Biden, Pensilvanya’daki FETÖ elebaşı Fetullah Gülen’i Türkiye’ye asla vermeyecektir.
Kadere sözümüz yok, ancak Gülen’in Amerikan topraklarında öleceği ve mezarının orada olacağı ihtimal dâhilindedir.
Biden’ın Başkanlık döneminde, sadece FETÖ değil, içeride başta CHP ve HDP olmak üzere muhalefet bloğu da kışkırtılacaktır.
Biden’ın Cumhurbaşkanı Erdoğan hakkındaki tavrını biliyoruz.

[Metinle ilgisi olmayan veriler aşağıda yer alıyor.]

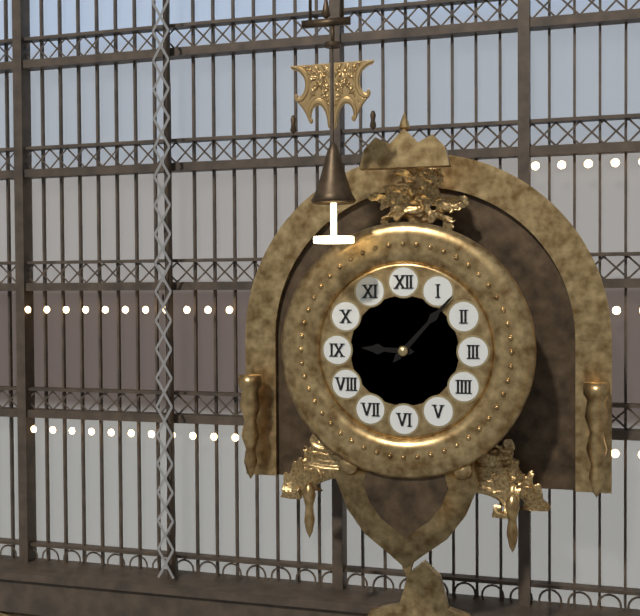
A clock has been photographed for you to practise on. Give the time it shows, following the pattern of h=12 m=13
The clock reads h=9 m=7
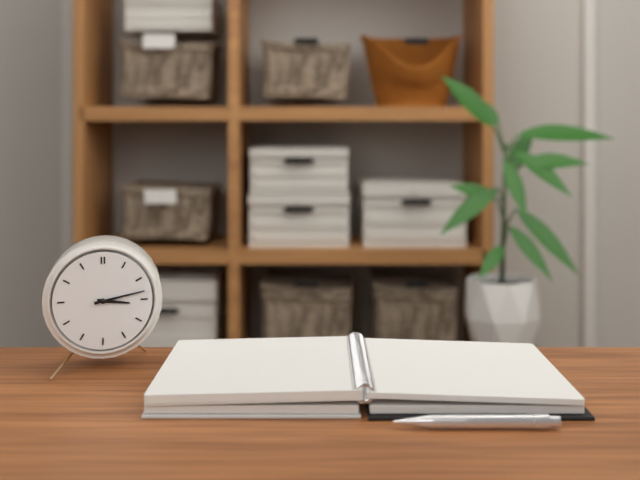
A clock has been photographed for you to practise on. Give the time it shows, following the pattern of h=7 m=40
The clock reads h=3 m=13
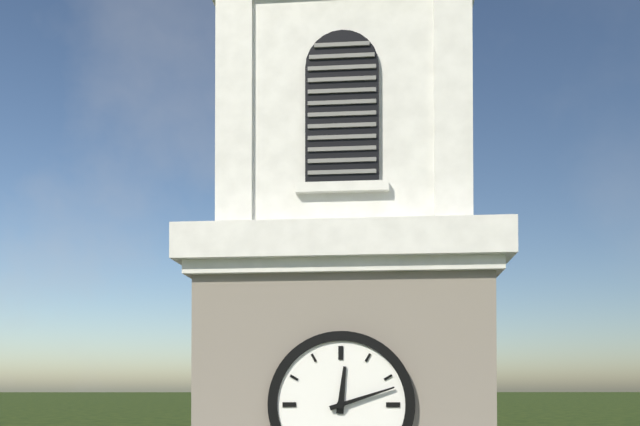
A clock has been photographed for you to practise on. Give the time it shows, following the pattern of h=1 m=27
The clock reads h=12 m=12
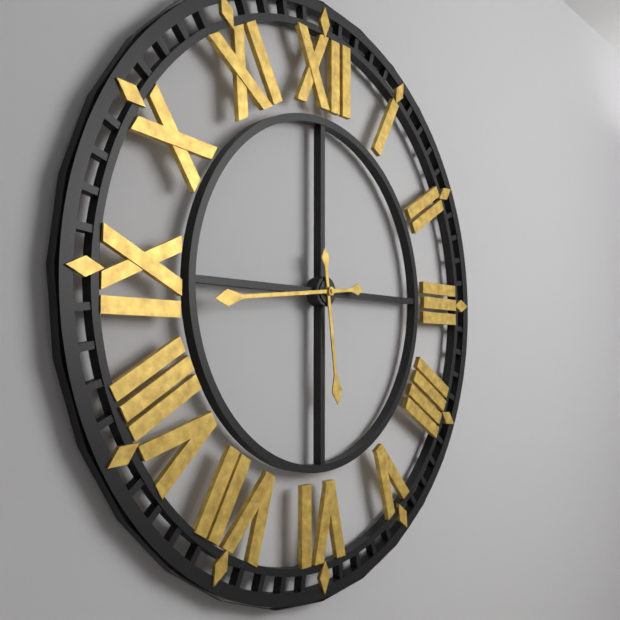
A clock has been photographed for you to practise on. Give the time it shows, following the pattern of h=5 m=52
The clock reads h=5 m=44
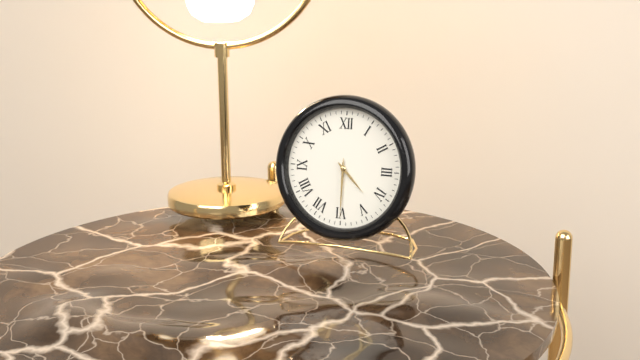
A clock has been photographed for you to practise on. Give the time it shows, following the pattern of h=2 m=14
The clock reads h=4 m=30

Dolayısıyla Türkiye’de muhalefetin, Washington tarafından, açıktan destekleneceği günler yakındır.
Biden yönetimi başlıca üç konuda Türkiye’nin canını sıkacaktır.
1. S-400 meselesi.
2. Osman Kavala ve Selahattin Demirtaş’ın serbest bırakılması. “Otoriter rejime müsamaha edemeyiz” çirkin kabadayılığı.
3. FETÖ ve PKK terör örgütlerini Türkiye’ye karşı kışkırtmak ve desteklemek.
Bunların hepsi, “Türkiye, suyu bulandırıyor” bahanesidir.
Asıl sebep, Türkiye’nin Batı baskılarına boyun eğmemesi, kendisi olarak güçlenmesi, Siyonist/Haçlı emellerinin tekerine çomak sokmasıdır.
FETÖ KONUSU
Fetullah Gülen kendisini, “Beklenen Salih Zat” veya başka ifadeyle “Mehdi” olduğuna inandırmıştır.
Bunu şunun için söylüyorum.
FETÖ elebaşı bu sapkın inançla, yenilgiyi asla kabul etmemektedir. Kendini hatalı saymamakta, geri adım atmamaktadır.
Bunun sonucu olarak da kendisine taparca kul/köle olanlara, “teslim olmayın, kaçın” talimatları vermiştir.
ABD’nin ve Avrupa’nın desteğiyle FETÖ sürekli motive edilmekte, “geri geleceğiz” algısı canlı tutulmaktadır.
Türkiye; elbette Biden’ın gelişinin terörist başını cüretlendireceğini ve bundan sonra FETÖ provokasyonlarının yeniden devreye gireceğini hesaba katıyor ve buna hazırlıklıdır.
Milletçe de hazırlıklıyız…
FETÖ elebaşı, bağlılarını, pes etmeyeceğine dair değişik yollarla ikna etmeye devam ediyor.
Son günlerdeki iki haberle anlatayım.
HSK Genel Kurulu, önceki gün Fetullahçı Terör Örgütü (FETÖ) ile irtibat ve iltisaklı oldukları gerekçesiyle 9 hâkim ve savcıyı meslekten ihraç etti, 4 hâkim ve savcının görevden uzaklaştırılmasına karar verdi.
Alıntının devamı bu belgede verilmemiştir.